(Saved entries)
Segment Open
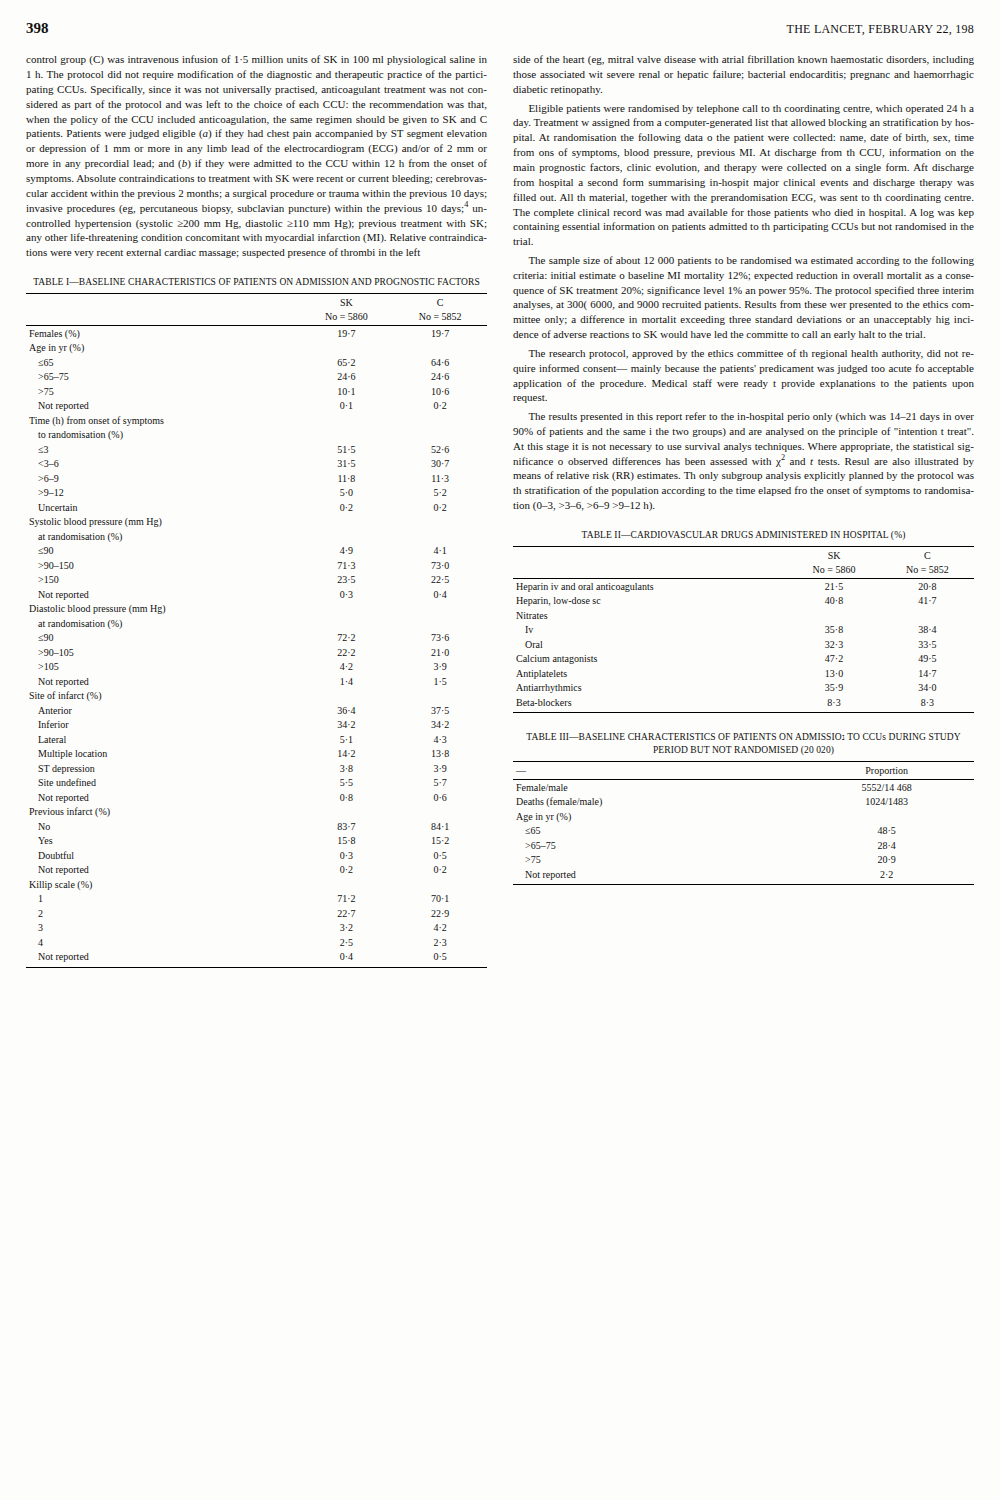398 THE LANCET, FEBRUARY 22, 198
control group (C) was intravenous infusion of 1·5 million units of SK in 100 ml physiological saline in 1 h. The protocol did not require modification of the diagnostic and therapeutic practice of the participating CCUs. Specifically, since it was not universally practised, anticoagulant treatment was not considered as part of the protocol and was left to the choice of each CCU: the recommendation was that, when the policy of the CCU included anticoagulation, the same regimen should be given to SK and C patients. Patients were judged eligible (a) if they had chest pain accompanied by ST segment elevation or depression of 1 mm or more in any limb lead of the electrocardiogram (ECG) and/or of 2 mm or more in any precordial lead; and (b) if they were admitted to the CCU within 12 h from the onset of symptoms. Absolute contraindications to treatment with SK were recent or current bleeding; cerebrovascular accident within the previous 2 months; a surgical procedure or trauma within the previous 10 days; invasive procedures (eg, percutaneous biopsy, subclavian puncture) within the previous 10 days;4 uncontrolled hypertension (systolic ≥200 mm Hg, diastolic ≥110 mm Hg); previous treatment with SK; any other life-threatening condition concomitant with myocardial infarction (MI). Relative contraindications were very recent external cardiac massage; suspected presence of thrombi in the left
TABLE I—BASELINE CHARACTERISTICS OF PATIENTS ON ADMISSION AND PROGNOSTIC FACTORS
| | SK No = 5860 | C No = 5852 |
| --- | --- | --- |
| Females (%) | 19·7 | 19·7 |
| Age in yr (%) | | |
| ≤65 | 65·2 | 64·6 |
| >65–75 | 24·6 | 24·6 |
| >75 | 10·1 | 10·6 |
| Not reported | 0·1 | 0·2 |
| Time (h) from onset of symptoms | | |
| to randomisation (%) | | |
| ≤3 | 51·5 | 52·6 |
| <3–6 | 31·5 | 30·7 |
| >6–9 | 11·8 | 11·3 |
| >9–12 | 5·0 | 5·2 |
| Uncertain | 0·2 | 0·2 |
| Systolic blood pressure (mm Hg) | | |
| at randomisation (%) | | |
| ≤90 | 4·9 | 4·1 |
| >90–150 | 71·3 | 73·0 |
| >150 | 23·5 | 22·5 |
| Not reported | 0·3 | 0·4 |
| Diastolic blood pressure (mm Hg) | | |
| at randomisation (%) | | |
| ≤90 | 72·2 | 73·6 |
| >90–105 | 22·2 | 21·0 |
| >105 | 4·2 | 3·9 |
| Not reported | 1·4 | 1·5 |
| Site of infarct (%) | | |
| Anterior | 36·4 | 37·5 |
| Inferior | 34·2 | 34·2 |
| Lateral | 5·1 | 4·3 |
| Multiple location | 14·2 | 13·8 |
| ST depression | 3·8 | 3·9 |
| Site undefined | 5·5 | 5·7 |
| Not reported | 0·8 | 0·6 |
| Previous infarct (%) | | |
| No | 83·7 | 84·1 |
| Yes | 15·8 | 15·2 |
| Doubtful | 0·3 | 0·5 |
| Not reported | 0·2 | 0·2 |
| Killip scale (%) | | |
| 1 | 71·2 | 70·1 |
| 2 | 22·7 | 22·9 |
| 3 | 3·2 | 4·2 |
| 4 | 2·5 | 2·3 |
| Not reported | 0·4 | 0·5 |
side of the heart (eg, mitral valve disease with atrial fibrillation known haemostatic disorders, including those associated wit severe renal or hepatic failure; bacterial endocarditis; pregnanc and haemorrhagic diabetic retinopathy.
Eligible patients were randomised by telephone call to th coordinating centre, which operated 24 h a day. Treatment w assigned from a computer-generated list that allowed blocking an stratification by hospital. At randomisation the following data o the patient were collected: name, date of birth, sex, time from ons of symptoms, blood pressure, previous MI. At discharge from th CCU, information on the main prognostic factors, clinic evolution, and therapy were collected on a single form. Aft discharge from hospital a second form summarising in-hospit major clinical events and discharge therapy was filled out. All th material, together with the prerandomisation ECG, was sent to th coordinating centre. The complete clinical record was mad available for those patients who died in hospital. A log was kep containing essential information on patients admitted to th participating CCUs but not randomised in the trial.
The sample size of about 12 000 patients to be randomised wa estimated according to the following criteria: initial estimate o baseline MI mortality 12%; expected reduction in overall mortalit as a consequence of SK treatment 20%; significance level 1% an power 95%. The protocol specified three interim analyses, at 300( 6000, and 9000 recruited patients. Results from these wer presented to the ethics committee only; a difference in mortalit exceeding three standard deviations or an unacceptably hig incidence of adverse reactions to SK would have led the committe to call an early halt to the trial.
The research protocol, approved by the ethics committee of th regional health authority, did not require informed consent— mainly because the patients' predicament was judged too acute fo acceptable application of the procedure. Medical staff were ready t provide explanations to the patients upon request.
The results presented in this report refer to the in-hospital perio only (which was 14–21 days in over 90% of patients and the same i the two groups) and are analysed on the principle of "intention t treat". At this stage it is not necessary to use survival analys techniques. Where appropriate, the statistical significance o observed differences has been assessed with χ2 and t tests. Resul are also illustrated by means of relative risk (RR) estimates. Th only subgroup analysis explicitly planned by the protocol was th stratification of the population according to the time elapsed fro the onset of symptoms to randomisation (0–3, >3–6, >6–9 >9–12 h).
TABLE II—CARDIOVASCULAR DRUGS ADMINISTERED IN HOSPITAL (%)
| | SK No = 5860 | C No = 5852 |
| --- | --- | --- |
| Heparin iv and oral anticoagulants | 21·5 | 20·8 |
| Heparin, low-dose sc | 40·8 | 41·7 |
| Nitrates | | |
| Iv | 35·8 | 38·4 |
| Oral | 32·3 | 33·5 |
| Calcium antagonists | 47·2 | 49·5 |
| Antiplatelets | 13·0 | 14·7 |
| Antiarrhythmics | 35·9 | 34·0 |
| Beta-blockers | 8·3 | 8·3 |
TABLE III—BASELINE CHARACTERISTICS OF PATIENTS ON ADMISSIOנ TO CCUs DURING STUDY PERIOD BUT NOT RANDOMISED (20 020)
| — | Proportion |
| --- | --- |
| Female/male | 5552/14 468 |
| Deaths (female/male) | 1024/1483 |
| Age in yr (%) | |
| ≤65 | 48·5 |
| >65–75 | 28·4 |
| >75 | 20·9 |
| Not reported | 2·2 |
Segment Closed
## AIM OF THE TASK
If a line in the entries above contains the word "pressure", copy it.

## EXERCISE SOLUTION
| Systolic blood pressure (mm Hg) | | |
| Diastolic blood pressure (mm Hg) | | |
Eligible patients were randomised by telephone call to th coordinating centre, which operated 24 h a day. Treatment w assigned from a computer-generated list that allowed blocking an stratification by hospital. At randomisation the following data o the patient were collected: name, date of birth, sex, time from ons of symptoms, blood pressure, previous MI. At discharge from th CCU, information on the main prognostic factors, clinic evolution, and therapy were collected on a single form. Aft discharge from hospital a second form summarising in-hospit major clinical events and discharge therapy was filled out. All th material, together with the prerandomisation ECG, was sent to th coordinating centre. The complete clinical record was mad available for those patients who died in hospital. A log was kep containing essential information on patients admitted to th participating CCUs but not randomised in the trial.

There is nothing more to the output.